Harrison since the notable affair of the Jersey cow. She had been there several evenings and Mr. Harrison and she were very good friends, although there were times and seasons when Anne found the outspokenness on which he prided himself rather trying. Ginger still continued to regard her with suspicion, and never failed to greet her sarcastically as "redheaded snippet." Mr. Harrison had tried vainly to break him of the habit by jumping excitedly up whenever he saw Anne coming and exclaiming, "Bless my soul, here's that pretty little girl again," or something equally flattering. But Ginger saw through the scheme and scorned it.

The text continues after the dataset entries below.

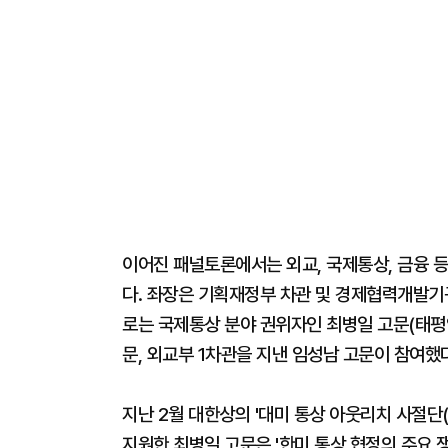
이어진 패널토론에서는 외교, 국제통상, 금융 
다. 좌장은 기획재정부 차관 및 경제협력개발기구
로는 국제통상 분야 권위자인 최병일 고문(태평
문, 외교부 1차관을 지낸 임성남 고문이 참여했다
지난 2월 대한상의 '대미 통상 아웃리치 사절단
지원한 최병일 고문은 '한미 통상 협정의 주요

Anne was never to know how many compliments Mr. Harrison paid her behind her back. He certainly never paid her any to her face.

"Well, I suppose you've been back in the woods laying in a supply of switches for tomorrow?" was his greeting as Anne came up the veranda steps.

"No, indeed," said Anne indignantly. She was an excellent target for teasing because she always took things so seriously. "I shall never have a switch in my school, Mr. Harrison. Of course, I shall have to have a pointer, but I shall use it for pointing ONLY."

"So you mean to strap them instead? Well, I don't know but you're right.

A switch stings more at the time but the strap smarts longer, that's a fact."

"I shall not use anything of the sort. I'm not going to whip my pupils."

"Bless my soul," exclaimed Mr. Harrison in genuine astonishment, "how do you lay out to keep order then?"

"I shall govern by affection, Mr. Harrison."

"It won't do," said Mr. Harrison, "won't do at all, Anne. 'Spare the rod and spoil the child.' When I went to school the master whipped me regular every day because he said if I wasn't in mischief just then I was plotting it."

"Methods have changed since your schooldays, Mr. Harrison."

"But human nature hasn't. Mark my words, you'll never manage the young fry unless you keep a rod in pickle for them. The thing is impossible."

"Well, I'm going to try my way first," said Anne, who had a fairly strong will of her own and was apt to cling very tenaciously to her theories.

"You're pretty stubborn, I reckon," was Mr. Harrison's way of putting it. "Well, well, we'll see. Someday when you get riled up . . . and people with hair like yours are desperate apt to get riled . . . you'll forget all your pretty little notions and give some of them a whaling. You're too young to be teaching anyhow . . . far too young and childish."